▶ **Entries from a data source**:
______
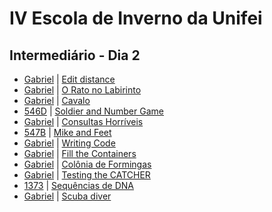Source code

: # IV Escola de Inverno da Unifei

## Intermediário - Dia 2
- [Gabriel](EDIST-Gabriel.cpp) | [Edit distance](http://www.spoj.com/problems/EDIST/)
- [Gabriel](1799Gabriel.cpp) | [O Rato no Labirinto](https://www.urionlinejudge.com.br/judge/pt/problems/view/1799)
- [Gabriel](1513Gabriel.cpp) | [Cavalo](https://www.urionlinejudge.com.br/judge/pt/problems/view/1513)
- [546D]() | [Soldier and Number Game](http://codeforces.com/problemset/problem/546/D)
- [Gabriel](1500Gabriel.cpp) | [Consultas Horríveis](https://www.urionlinejudge.com.br/judge/pt/problems/view/1500)
- [547B]() | [Mike and Feet](http://codeforces.com/problemset/problem/547/B)
- [Gabriel](543AGabriel.cpp) | [Writing Code](http://codeforces.com/problemset/problem/543/A)
- [Gabriel](11413Gabriel.cpp) | [Fill the Containers](https://uva.onlinejudge.org/index.php?option=onlinejudge&page=show_problem&problem=2408)
- [Gabriel](1135Gabriel.cpp) | [Colônia de Formingas](https://www.urionlinejudge.com.br/judge/pt/problems/view/1135)
- [Gabriel](231Gabriel.cpp) | [Testing the CATCHER](https://uva.onlinejudge.org/index.php?option=onlinejudge&page=show_problem&problem=167)
- [1373]() | [Sequências de DNA](https://www.urionlinejudge.com.br/judge/pt/problems/view/1373)
- [Gabriel](SCUBADIV-Gabriel.cpp) | [Scuba diver](http://www.spoj.com/problems/SCUBADIV/)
______
▶ **Work to be completed**:
Return, unchanged, the lines running from the one that contains "Inverno da Unifei" through the end of the entries, with both ends included.

▶ **Response to the exercise**:
: # IV Escola de Inverno da Unifei

## Intermediário - Dia 2
- [Gabriel](EDIST-Gabriel.cpp) | [Edit distance](http://www.spoj.com/problems/EDIST/)
- [Gabriel](1799Gabriel.cpp) | [O Rato no Labirinto](https://www.urionlinejudge.com.br/judge/pt/problems/view/1799)
- [Gabriel](1513Gabriel.cpp) | [Cavalo](https://www.urionlinejudge.com.br/judge/pt/problems/view/1513)
- [546D]() | [Soldier and Number Game](http://codeforces.com/problemset/problem/546/D)
- [Gabriel](1500Gabriel.cpp) | [Consultas Horríveis](https://www.urionlinejudge.com.br/judge/pt/problems/view/1500)
- [547B]() | [Mike and Feet](http://codeforces.com/problemset/problem/547/B)
- [Gabriel](543AGabriel.cpp) | [Writing Code](http://codeforces.com/problemset/problem/543/A)
- [Gabriel](11413Gabriel.cpp) | [Fill the Containers](https://uva.onlinejudge.org/index.php?option=onlinejudge&page=show_problem&problem=2408)
- [Gabriel](1135Gabriel.cpp) | [Colônia de Formingas](https://www.urionlinejudge.com.br/judge/pt/problems/view/1135)
- [Gabriel](231Gabriel.cpp) | [Testing the CATCHER](https://uva.onlinejudge.org/index.php?option=onlinejudge&page=show_problem&problem=167)
- [1373]() | [Sequências de DNA](https://www.urionlinejudge.com.br/judge/pt/problems/view/1373)
- [Gabriel](SCUBADIV-Gabriel.cpp) | [Scuba diver](http://www.spoj.com/problems/SCUBADIV/)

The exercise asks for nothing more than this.